Job »
Copy each line below holding "SilkS".

Source records »
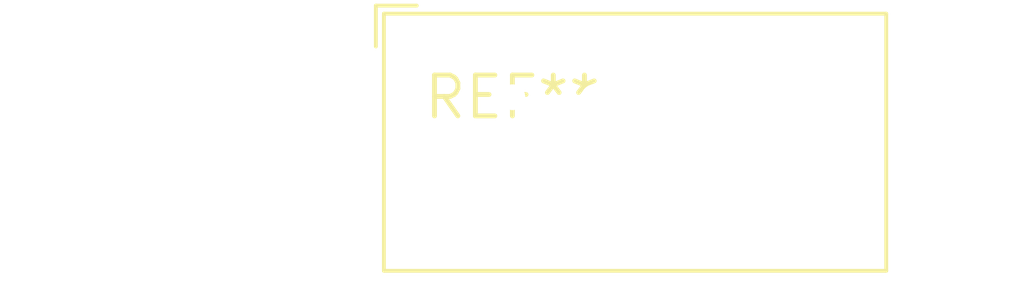
<source format=kicad_pcb>
(kicad_pcb (version 20240108) (generator pcbnew)

  (general
    (thickness 1.6)
  )

  (paper "A4")
  (layers
    (0 "F.Cu" signal)
    (31 "B.Cu" signal)
    (32 "B.Adhes" user "B.Adhesive")
    (33 "F.Adhes" user "F.Adhesive")
    (34 "B.Paste" user)
    (35 "F.Paste" user)
    (36 "B.SilkS" user "B.Silkscreen")
    (37 "F.SilkS" user "F.Silkscreen")
    (38 "B.Mask" user)
    (39 "F.Mask" user)
    (40 "Dwgs.User" user "User.Drawings")
    (41 "Cmts.User" user "User.Comments")
    (42 "Eco1.User" user "User.Eco1")
    (43 "Eco2.User" user "User.Eco2")
    (44 "Edge.Cuts" user)
    (45 "Margin" user)
    (46 "B.CrtYd" user "B.Courtyard")
    (47 "F.CrtYd" user "F.Courtyard")
    (48 "B.Fab" user)
    (49 "F.Fab" user)
    (50 "User.1" user)
    (51 "User.2" user)
    (52 "User.3" user)
    (53 "User.4" user)
    (54 "User.5" user)
    (55 "User.6" user)
    (56 "User.7" user)
    (57 "User.8" user)
    (58 "User.9" user)
  )

  (setup
    (pad_to_mask_clearance 0)
    (pcbplotparams
      (layerselection 0x00010fc_ffffffff)
      (plot_on_all_layers_selection 0x0000000_00000000)
      (disableapertmacros false)
      (usegerberextensions false)
      (usegerberattributes false)
      (usegerberadvancedattributes false)
      (creategerberjobfile false)
      (dashed_line_dash_ratio 12.000000)
      (dashed_line_gap_ratio 3.000000)
      (svgprecision 4)
      (plotframeref false)
      (viasonmask false)
      (mode 1)
      (useauxorigin false)
      (hpglpennumber 1)
      (hpglpenspeed 20)
      (hpglpendiameter 15.000000)
      (dxfpolygonmode false)
      (dxfimperialunits false)
      (dxfusepcbnewfont false)
      (psnegative false)
      (psa4output false)
      (plotreference false)
      (plotvalue false)
      (plotinvisibletext false)
      (sketchpadsonfab false)
      (subtractmaskfromsilk false)
      (outputformat 1)
      (mirror false)
      (drillshape 1)
      (scaleselection 1)
      (outputdirectory "")
    )
  )

  (net 0 "")

  (footprint "ASAIR_AM2302_P2.54mm_Vertical" (layer "F.Cu") (at 0 0))

)

</source>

Result of the task »
    (36 "B.SilkS" user "B.Silkscreen")
    (37 "F.SilkS" user "F.Silkscreen")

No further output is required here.